【TV朝鮮】(アンカー)
先週、韓国軍が訓練中の米軍ドローンを敵軍と誤認し、防空作戦態勢「トゥルミ(鶴)」を発令したことをお伝えしましたね。調べてみると、在韓米軍から連絡があったのに韓国軍の実務者の報告漏れによって起きたことでした。責任者であるハン・ギソン第1軍団長は、これに先立つ最前線での実弾未装填をめぐる議論と相まって職務排除されました。シン・ギョンヒ記者のリポートです。
(記者リポート)
先月30日、京畿道坡州の射撃場付近に翼幅4.8メートルに達する無人機が現れると、韓国陸軍第1軍団は無人機対応作戦態勢「トゥルミ」を発令しました。
韓国軍は未確認飛行体と誤認して危く撃墜するところでしたが、「韓米の実務者間のコミュニケーションの誤りによって起きた事態」だと明らかにしました。
当時、在韓米軍側は韓米合同演習の1日前、韓国軍の実務者にショートメッセージで無人機の飛行計画を伝えました。

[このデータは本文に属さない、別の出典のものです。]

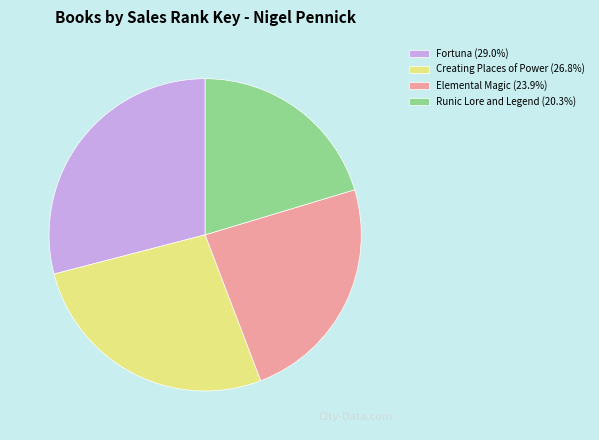

Does Runic Lore and Legend (20.3%) represent more than half of the total?

No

韓国側が受け取ったメッセージには、無人機の飛行高度などが記された米軍側の公文書が添付されていましたが、第1軍団の実務者は「制限事項はない」という返信を送りながらも、上級部隊にこうした情報を報告していなかったことがわかりました。
無人機の航跡が特定の高度を超えるため、空軍作戦司令部の承認などを得なければならないにもかかわらず、当該実務者がこれを伝達しなかったのです。
(イム・チョルギュン/韓国戦略問題研究所 研究委員)
「要請を受けて返信までしたじゃないですか。明らかに、韓米連合共助(連携)体制に問題が生じたのです」
韓国軍は、報告体系がきちんと作動しなかったとしながらも、米軍側もまた空軍作戦司令部に公式の公文書を送らないなど手続きを守らなかった、と判断しました。
国防部(省に相当)は、今回の事件の管轄部隊の責任者であるハン・ギソン陸軍第1軍団長の職務も排除しました。
ハン軍団長は昨年11月、非陸士(陸軍士官学校以外の)出身として初めて第1軍団長に任命されましたが、最前線の部隊で実弾を装填せずに前方哨所の勤務に就くよう指針を変えたという疑惑も持たれています。テレビ朝鮮のシン・ギョンヒがお伝えしました。